Pada Agustus 2014, paleoanthropolog Yinggi Zhang dan timnya, masuk ke lubang pembuangan demi mencari jejak Gigantopithecus, primata terbesar yang pernah hidup di dunia.
Saat kembali, mereka membawa sekumpulan tulang dari makhluk malang yang jatuh ke dalam “jebakan maut” alami tersebut. Namun sayangnya, di antara tulang-tulang tersebut, tidak ada satu pun yang berasal dari primata.
Tim peneliti justru terkejut karena mereka menemukan tulang rahang bawah berusia 22 ribu tahun milik panda purba. Di dalam ujungnya yang sudah rapuh, tulang rahang tersebut menyimpan sampel DNA panda tertua di dunia.
Baca juga: Para Arkeolog Temukan Jejak Hewan Paling Awal yang Pernah Ada di Bumi
Hanya dengan satu fosil, terlalu dini untuk menyebut makhluk tersebut sebagai spesies baru. Namun, bukti genetik menunjukkan bahwa tulangnya berasal dari garis keturunan panda raksasa yang terpisah dari “sepupu” pandanya sekitar 183 tahun lalu.

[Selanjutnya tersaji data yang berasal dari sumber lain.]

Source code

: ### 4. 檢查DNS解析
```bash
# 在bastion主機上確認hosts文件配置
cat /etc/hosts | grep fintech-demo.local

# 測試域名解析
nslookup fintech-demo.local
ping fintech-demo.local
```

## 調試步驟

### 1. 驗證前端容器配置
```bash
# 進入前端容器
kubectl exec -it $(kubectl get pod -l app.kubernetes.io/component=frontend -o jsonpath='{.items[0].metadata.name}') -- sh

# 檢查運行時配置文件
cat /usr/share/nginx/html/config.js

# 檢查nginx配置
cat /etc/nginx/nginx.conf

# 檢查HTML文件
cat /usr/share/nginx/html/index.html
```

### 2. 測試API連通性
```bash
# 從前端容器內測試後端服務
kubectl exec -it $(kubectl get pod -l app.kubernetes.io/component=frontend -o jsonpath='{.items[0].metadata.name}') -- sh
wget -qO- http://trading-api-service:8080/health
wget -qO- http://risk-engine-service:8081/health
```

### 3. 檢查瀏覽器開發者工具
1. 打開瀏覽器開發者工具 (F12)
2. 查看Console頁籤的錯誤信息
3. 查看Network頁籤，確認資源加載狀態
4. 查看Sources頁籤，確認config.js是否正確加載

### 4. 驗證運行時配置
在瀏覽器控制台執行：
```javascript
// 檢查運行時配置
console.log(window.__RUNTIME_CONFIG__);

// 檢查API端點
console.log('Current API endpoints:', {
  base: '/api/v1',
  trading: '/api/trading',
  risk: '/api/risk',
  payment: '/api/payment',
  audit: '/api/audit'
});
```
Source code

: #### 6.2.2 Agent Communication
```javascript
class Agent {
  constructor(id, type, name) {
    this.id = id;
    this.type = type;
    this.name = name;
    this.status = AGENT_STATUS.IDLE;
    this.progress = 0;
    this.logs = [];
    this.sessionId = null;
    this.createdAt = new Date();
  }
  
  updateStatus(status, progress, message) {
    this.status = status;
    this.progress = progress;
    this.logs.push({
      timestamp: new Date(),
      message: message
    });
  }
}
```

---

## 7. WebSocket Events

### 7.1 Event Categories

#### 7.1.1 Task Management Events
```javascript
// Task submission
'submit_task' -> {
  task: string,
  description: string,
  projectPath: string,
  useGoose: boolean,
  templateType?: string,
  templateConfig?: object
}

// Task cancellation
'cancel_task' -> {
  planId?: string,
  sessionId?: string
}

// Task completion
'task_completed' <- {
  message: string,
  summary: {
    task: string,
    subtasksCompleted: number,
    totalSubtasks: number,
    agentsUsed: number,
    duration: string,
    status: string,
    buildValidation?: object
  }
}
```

Penelitian yang dipublikasikan pada jurnal Current Biology berpendapat, hewan ini mungkin telah beradaptasi di habitat subtropisnya dan panda masa lalu jauh lebih beragam dibanding yang ada saat ini.
Harta genetik tersembunyi
Panda modern hanya memenuhi wilayah kecil di tiga provinsi Tiongkok: Sichuan, Shaanxi, dan Gansu. Namun, mereka pernah tersebar dahulu kala. Para peneliti telah menemukan fosil panda di sepanjang Tiongkok, Myanmar, Vietnam Utara, Hungaria, hingga Spanyol.
Ketika Zhang dan timnya pertama kali melihat tulang panda tersebut di Provinsi Guangxi, mereka sangat senang karena berhasil menemukan sisa-sisa hewan yang menjadi simbol Tiongkok tersebut. Apalagi, ia termasuk binatang terancam punah.
Namun, karena bentuk fosilnya mirip dengan panda yang ada saat ini, mereka tidak melanjutkan penelitian. Zhang dan timnya kembali fokus mencari Gigantopithecus.
Jadi, selama 1,5 tahun, fosil itu dibiarkan begitu saja di pojok kantor Zhang di Chinese Academy of Science – hanya dibungkus dengan tisu toilet dan disimpan dalam kotak plastik.